You can’t postpone paying taxes indefinitely, either. TSP rules require you to begin making required minimum distributions, or RMDs, beginning April 1 of the year after the year in which you turn 70½, or you separate from government service – whichever is later. This means you have to start taking money out of the account – and paying taxes. The IRS imposes stiff tax penalties, if you fail to do so.
With a Roth TSP, you pay your income taxes now, up front. In return, the entire amount grows tax-free. You never have to pay income taxes again, under current tax law. There are no RMDs to worry about, either.
Are They Right for Me?
All things being equal, the Roth option may be better than the traditional TSP under the following circumstances:
- You believe income tax rates will be higher in the future than they are now.
- You believe you will be in a higher tax bracket than you are now.
- You are unlikely to need to withdraw the money in retirement, and can therefore hold on to assets in your TSP well beyond the age at which you would otherwise have to begin taking RMDs.
- You believe you will have a possible estate tax liability.

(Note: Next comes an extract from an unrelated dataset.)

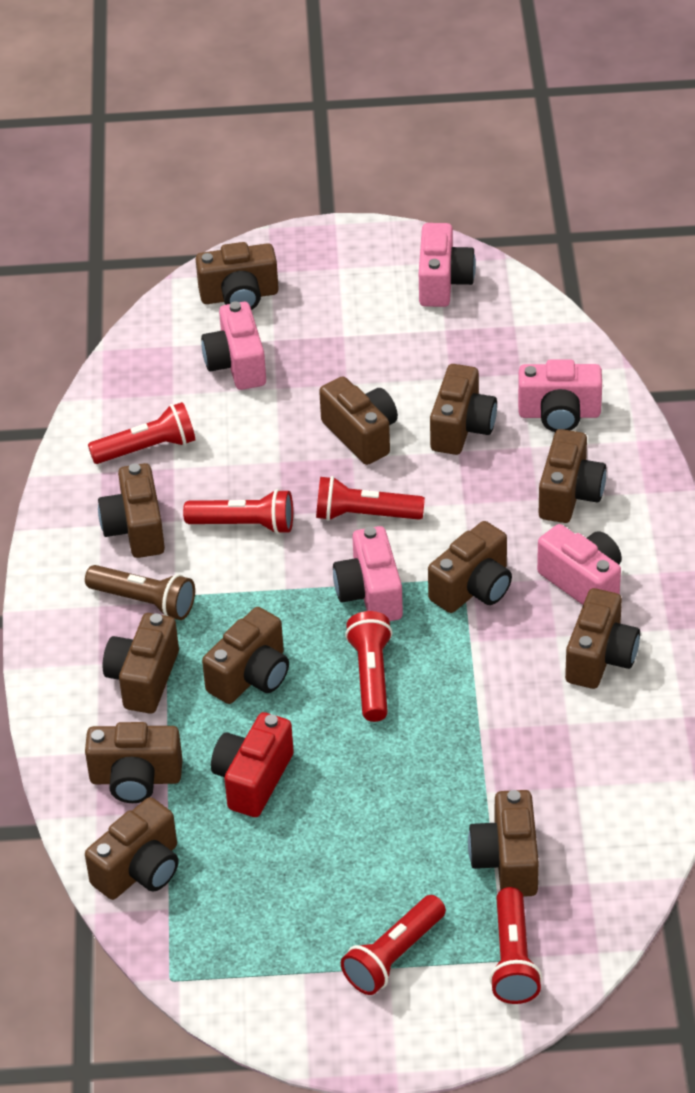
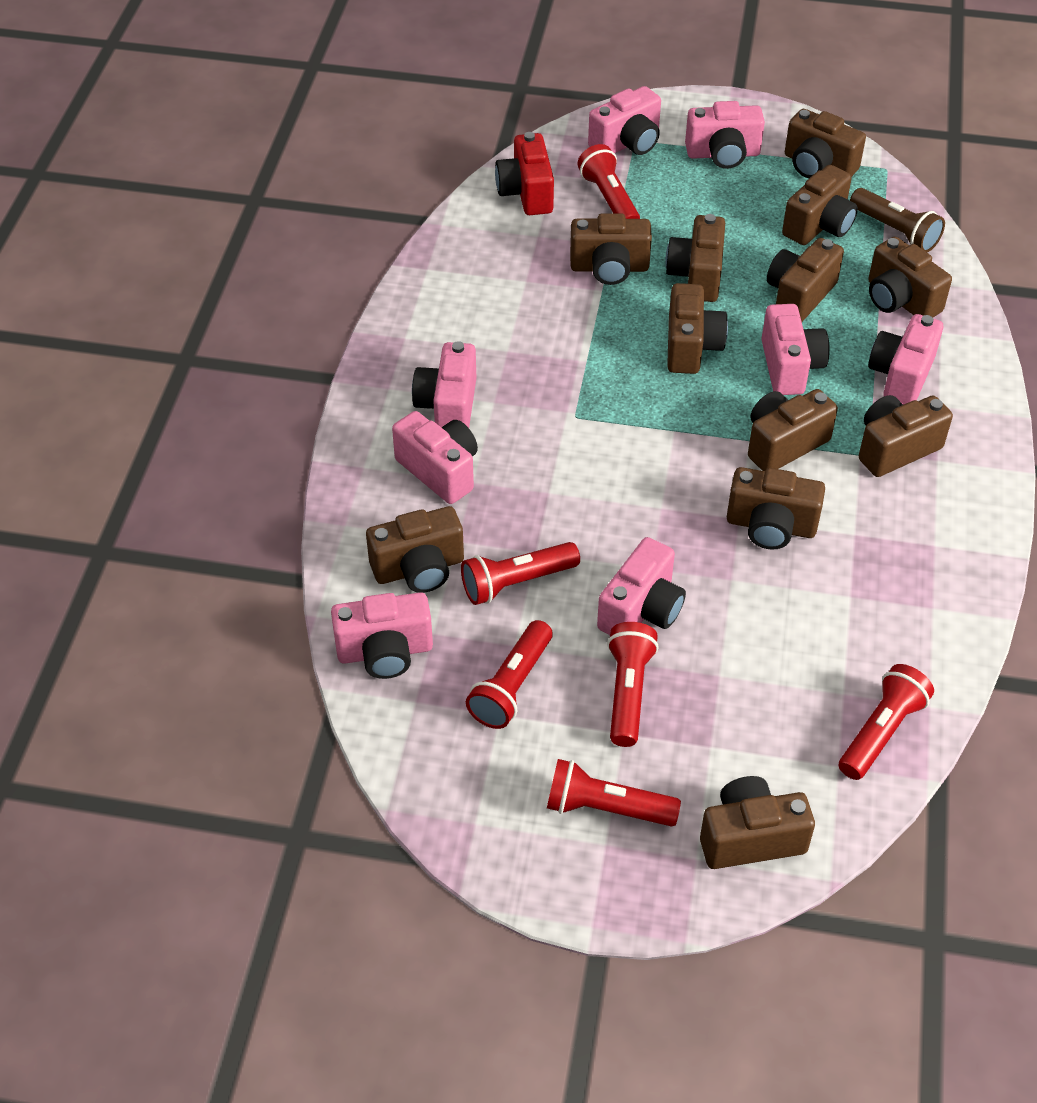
pink camera: 5 -> 8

Any income tax you get out of the way now reduces your estate, and potentially reduces the amount exposed to the estate tax.
- You just don’t want to have to worry about RMDs.
- You want to hedge your exposure to legislative risk by splitting assets into different “buckets.”
- You have an artificially-reduced taxable income this year or next year due to a deployment to a combat zone (resulting in much of your military pay for the year being tax-free.
- You can ‘max out’ your elective deferral limit of $17,000, plus, if you are over 50, an additional “catch-up” contribution of $5,500. If you can pay your income taxes now, you can stuff that much more into the account. This is because a Roth TSP is “larger” than a traditional TSP with the same nominal balance. Roth TSPs can be tapped tax-free in retirement; you still have to pay taxes on any balances in a traditional TSP.
- You are confident you can leave the money in the account for at least five years. Only money that remains in the Roth account for at least five years qualifies for the Roth tax treatment.
Remember: If you retire from the military, your pension income is subject to whatever income tax rates are in effect when you retire and begin receiving your retirement pay. Because you incur substantial risk to your income if Congress raises income tax rates between now and the time you retire, you could wind up with a substantial hit to your income. Diversifying part of your retirement nest egg into an income tax-free account, such as a Roth, can help diversify against that risk.